Posted by James Sorrels Sr. December 21, 2007 At 11:42 AM PST
Considering the theory of an object exploding while 'heading towards earth'. At what point would an object have to be, to explode and affect such a small area on the planet such as 800 acres. The reading suggests 'heading towards earth' would be outside our atmosphere?, or inside? It would only seem the logic would say Inside, but that would seem to kill the size theory of the object. 800 square miles would seem to have a containment factor that would delegate an almost surface compression. Does the vegetation involved with the blast, have an epicenter, or an 'away from' attitude?
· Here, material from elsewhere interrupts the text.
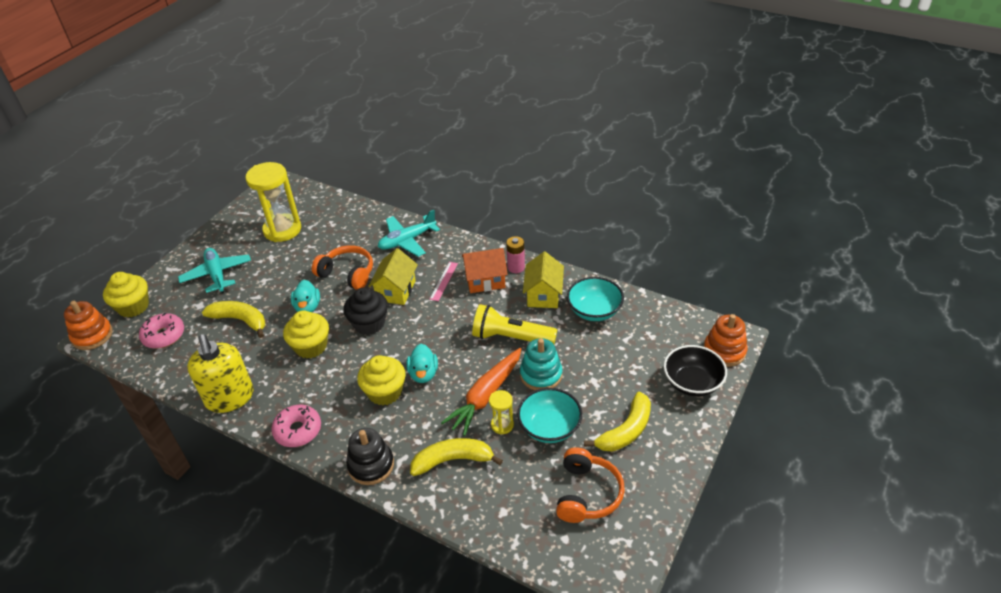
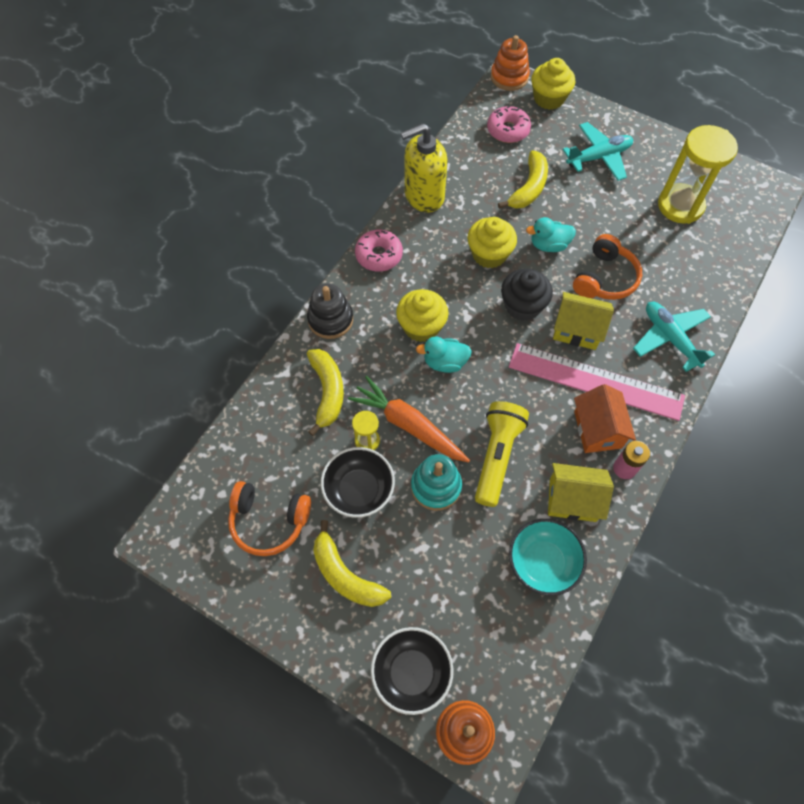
camera: 90 degrees right, 20 degrees up
(444, 281) = (595, 381): pink ruler -> pink ruler, size x2.43
(549, 427) = (359, 490): turquoise bowl -> black bowl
I can certainly see why there is speculation on the 'how it came to be' I wouldn't think an erratic spacial object had any involvement at all considering the bare facts.


Tunguska's Blast

Posted by Daniel December 22, 2007 At 07:13 PM PST
I don't know where you got the 800 acres. All trees were blown over on 800 square miles. The only trees not blown over were in the center and they were striped of limbs and bark as would be expected from an aerial explosion. That there was an aerial explosion is well accepted. What is unknown is what blew up and why.Some scientists claim the object approached at an angle of 115 degrees elevation from 31 degrees north. They used computer simulations for this. The trees do have an'awayfrom' pattern. The pattern is in the shape of a butterfly which is consistent with high altitude explosions. As I said all evidence points to something blew up in the air.


Tunguska Impact Crater

Posted by Peter Cadogan December 24, 2007 At 04:52 AM PST
Whilst it would be great to find the Tunguska impact crater after all these years, I am rather sceptical about the crater-shaped lake referred being it. Not only is the lake far from circular, it just happens to intersect with a sinuous river which has a number of oxbow lakes. I am no expert, but I suspect that this lake is more likely to be an oxbow lake in the making.